There are a lot of lessons to be learned from the disaster which flows from the explosion on the British Petroleum oil rig in the Gulf of Mexico, but one rings out clearly. It is far better to think first and talk later than the other way around.
At every turn over the past weeks – now approaching two months – spokespersons for British Petroleum have changed their message. From the total of oil escaping from the damaged rig (10,000, then 15,000, then 20,000 gallons) to the existence of plumes of oil beneath the surface (they don’t exist, they exist but they aren’t very big, they may exist but we haven’t found them), BP has rarely delivered the same message more than once; often, they’ve changed their message within the hour.
The reason for the competing, if not contrary, messages could be simple or sinister. It is perfectly reasonable to suspect that BP simply doesn’t know the answers to key questions because the circumstances are so new and the consequences so uncharted. It is also possible to assume that BP is acting with deliberation, consciously downplaying the impact of the crisis in order to ease their responsibility or ease public concern. Whatever the cause, the result is an object lesson in how to manage crisis communication badly.
Rather than admit the real truth – “We don’t know” or “We’re still trying to figure it out” or “Our data just isn’t complete” or even “We know the volume of oil pouring into the Gulf is massive but we have no reliable means of measuring it” – BP has put itself in the worst possible position. They have created a climate in which absolutely nobody – not experts, not the media, not the public at large – believes a word they say. That total loss of credibility not only harms their ability to squarely address the problems they face, it also creates an enduring and harsh long-term problem. It will be a long time before BP can issue a statement of any kind which is viewed with trust or confidence by the audience they seek to persuade.
Nonprofits and associations can learn a huge and vital lesson from this.
In crisis, it is far better to be sure than to be quick.

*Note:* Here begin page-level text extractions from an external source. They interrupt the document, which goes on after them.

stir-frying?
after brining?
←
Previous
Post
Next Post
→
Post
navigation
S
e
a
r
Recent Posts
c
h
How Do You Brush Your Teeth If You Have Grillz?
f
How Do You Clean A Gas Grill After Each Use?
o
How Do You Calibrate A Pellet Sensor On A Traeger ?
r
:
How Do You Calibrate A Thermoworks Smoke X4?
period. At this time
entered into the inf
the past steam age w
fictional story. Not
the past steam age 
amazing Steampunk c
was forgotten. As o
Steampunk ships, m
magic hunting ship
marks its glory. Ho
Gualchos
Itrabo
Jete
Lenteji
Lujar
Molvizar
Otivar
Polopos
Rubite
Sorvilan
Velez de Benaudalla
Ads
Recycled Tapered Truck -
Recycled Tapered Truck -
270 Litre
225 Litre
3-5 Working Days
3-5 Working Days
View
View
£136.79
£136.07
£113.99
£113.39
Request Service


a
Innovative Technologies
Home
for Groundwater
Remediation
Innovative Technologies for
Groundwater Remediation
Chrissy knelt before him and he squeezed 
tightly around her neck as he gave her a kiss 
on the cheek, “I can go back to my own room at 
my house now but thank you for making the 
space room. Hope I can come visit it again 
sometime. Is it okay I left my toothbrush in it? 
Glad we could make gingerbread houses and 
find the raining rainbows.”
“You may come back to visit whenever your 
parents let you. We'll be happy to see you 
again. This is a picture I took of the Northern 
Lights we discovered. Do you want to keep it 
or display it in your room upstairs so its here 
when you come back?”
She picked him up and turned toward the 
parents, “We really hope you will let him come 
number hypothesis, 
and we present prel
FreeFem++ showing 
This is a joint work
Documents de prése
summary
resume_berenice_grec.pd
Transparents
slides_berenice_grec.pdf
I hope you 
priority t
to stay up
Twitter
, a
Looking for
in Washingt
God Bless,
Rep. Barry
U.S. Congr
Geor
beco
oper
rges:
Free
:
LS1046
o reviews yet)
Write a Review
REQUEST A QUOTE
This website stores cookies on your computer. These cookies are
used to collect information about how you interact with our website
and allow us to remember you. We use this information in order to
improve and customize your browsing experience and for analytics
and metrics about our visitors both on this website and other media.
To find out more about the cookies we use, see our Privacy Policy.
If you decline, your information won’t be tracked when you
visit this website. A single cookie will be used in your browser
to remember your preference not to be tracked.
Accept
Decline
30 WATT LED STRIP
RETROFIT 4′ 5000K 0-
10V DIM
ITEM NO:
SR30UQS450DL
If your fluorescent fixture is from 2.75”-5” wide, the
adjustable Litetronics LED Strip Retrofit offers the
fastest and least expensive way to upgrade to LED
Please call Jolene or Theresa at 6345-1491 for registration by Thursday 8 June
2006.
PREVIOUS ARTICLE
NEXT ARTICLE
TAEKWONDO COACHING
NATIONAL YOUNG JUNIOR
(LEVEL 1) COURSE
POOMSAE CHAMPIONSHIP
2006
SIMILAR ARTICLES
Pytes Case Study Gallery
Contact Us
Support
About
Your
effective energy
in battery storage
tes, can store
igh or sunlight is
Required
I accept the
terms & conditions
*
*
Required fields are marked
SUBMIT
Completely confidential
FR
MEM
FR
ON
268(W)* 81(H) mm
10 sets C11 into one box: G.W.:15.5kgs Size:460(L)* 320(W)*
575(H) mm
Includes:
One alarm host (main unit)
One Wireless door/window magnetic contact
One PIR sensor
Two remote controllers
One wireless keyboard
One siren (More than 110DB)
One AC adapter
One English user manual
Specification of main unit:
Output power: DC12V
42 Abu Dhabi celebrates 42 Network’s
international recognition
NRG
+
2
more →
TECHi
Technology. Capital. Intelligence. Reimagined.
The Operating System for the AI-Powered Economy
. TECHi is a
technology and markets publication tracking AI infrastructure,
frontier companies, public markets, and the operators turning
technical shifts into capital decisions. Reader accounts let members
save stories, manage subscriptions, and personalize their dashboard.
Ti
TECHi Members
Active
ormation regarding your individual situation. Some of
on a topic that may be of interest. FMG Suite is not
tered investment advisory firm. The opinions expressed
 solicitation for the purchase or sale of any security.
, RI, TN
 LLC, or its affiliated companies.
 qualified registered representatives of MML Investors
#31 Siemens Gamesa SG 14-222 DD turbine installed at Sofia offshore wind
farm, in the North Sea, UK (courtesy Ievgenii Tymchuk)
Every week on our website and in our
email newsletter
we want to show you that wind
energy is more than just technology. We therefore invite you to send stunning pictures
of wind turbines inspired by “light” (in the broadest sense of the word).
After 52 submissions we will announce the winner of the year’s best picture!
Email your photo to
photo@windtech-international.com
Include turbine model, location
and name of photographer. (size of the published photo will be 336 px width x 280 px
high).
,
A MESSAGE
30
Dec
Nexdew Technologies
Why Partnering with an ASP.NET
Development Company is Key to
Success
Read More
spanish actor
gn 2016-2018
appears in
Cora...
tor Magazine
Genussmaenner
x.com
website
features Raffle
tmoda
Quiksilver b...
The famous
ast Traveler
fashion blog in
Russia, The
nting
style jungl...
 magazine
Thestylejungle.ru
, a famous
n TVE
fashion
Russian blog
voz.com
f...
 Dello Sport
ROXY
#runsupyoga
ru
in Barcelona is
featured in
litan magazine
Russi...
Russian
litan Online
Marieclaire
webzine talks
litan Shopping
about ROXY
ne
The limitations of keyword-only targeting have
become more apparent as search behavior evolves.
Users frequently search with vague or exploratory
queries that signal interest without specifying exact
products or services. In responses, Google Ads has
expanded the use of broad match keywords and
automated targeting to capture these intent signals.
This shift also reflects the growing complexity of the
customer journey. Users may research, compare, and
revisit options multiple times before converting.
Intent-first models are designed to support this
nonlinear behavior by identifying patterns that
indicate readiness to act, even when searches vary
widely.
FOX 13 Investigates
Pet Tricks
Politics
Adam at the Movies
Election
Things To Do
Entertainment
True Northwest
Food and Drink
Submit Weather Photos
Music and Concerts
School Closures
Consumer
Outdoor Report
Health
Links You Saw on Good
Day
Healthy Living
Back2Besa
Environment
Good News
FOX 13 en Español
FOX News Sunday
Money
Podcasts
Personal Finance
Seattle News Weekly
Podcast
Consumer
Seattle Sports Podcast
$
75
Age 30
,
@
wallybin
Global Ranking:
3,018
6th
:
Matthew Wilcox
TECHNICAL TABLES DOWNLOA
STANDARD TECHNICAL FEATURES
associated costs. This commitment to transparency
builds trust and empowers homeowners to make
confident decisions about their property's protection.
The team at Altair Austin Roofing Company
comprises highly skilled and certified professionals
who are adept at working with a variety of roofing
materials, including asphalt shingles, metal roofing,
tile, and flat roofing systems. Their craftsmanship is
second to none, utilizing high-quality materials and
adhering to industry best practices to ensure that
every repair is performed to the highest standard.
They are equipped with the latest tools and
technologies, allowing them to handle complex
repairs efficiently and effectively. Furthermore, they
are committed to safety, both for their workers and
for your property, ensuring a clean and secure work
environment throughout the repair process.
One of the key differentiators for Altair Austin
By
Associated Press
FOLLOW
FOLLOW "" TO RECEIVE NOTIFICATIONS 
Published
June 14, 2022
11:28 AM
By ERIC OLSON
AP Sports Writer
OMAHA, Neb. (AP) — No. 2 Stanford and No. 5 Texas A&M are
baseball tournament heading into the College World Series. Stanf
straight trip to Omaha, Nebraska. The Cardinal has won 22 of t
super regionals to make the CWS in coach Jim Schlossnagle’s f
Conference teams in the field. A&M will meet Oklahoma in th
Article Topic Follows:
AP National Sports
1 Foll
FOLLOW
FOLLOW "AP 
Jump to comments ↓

Delaying a response or a statement until the facts are firmly in hand is far more effective than having to double back, shift and change, alter or amend. Each new change, each new alteration from a previous statement subverts credibility and, in crisis, such subversion is amplified – it doesn’t take very long at all to reach a point where every statement issued is viewed as dishonest or, at the very least, unreliable. Once that label is affixed, only bad things follow.
In crisis communications, the public and the news media share one simple conviction: Truth is trust. Risking the loss of trust at any time is not good; risking it in crisis is a cardinal sin. Hold the BP lesson dear – it is as valuable as any an organization in crisis can ever learn.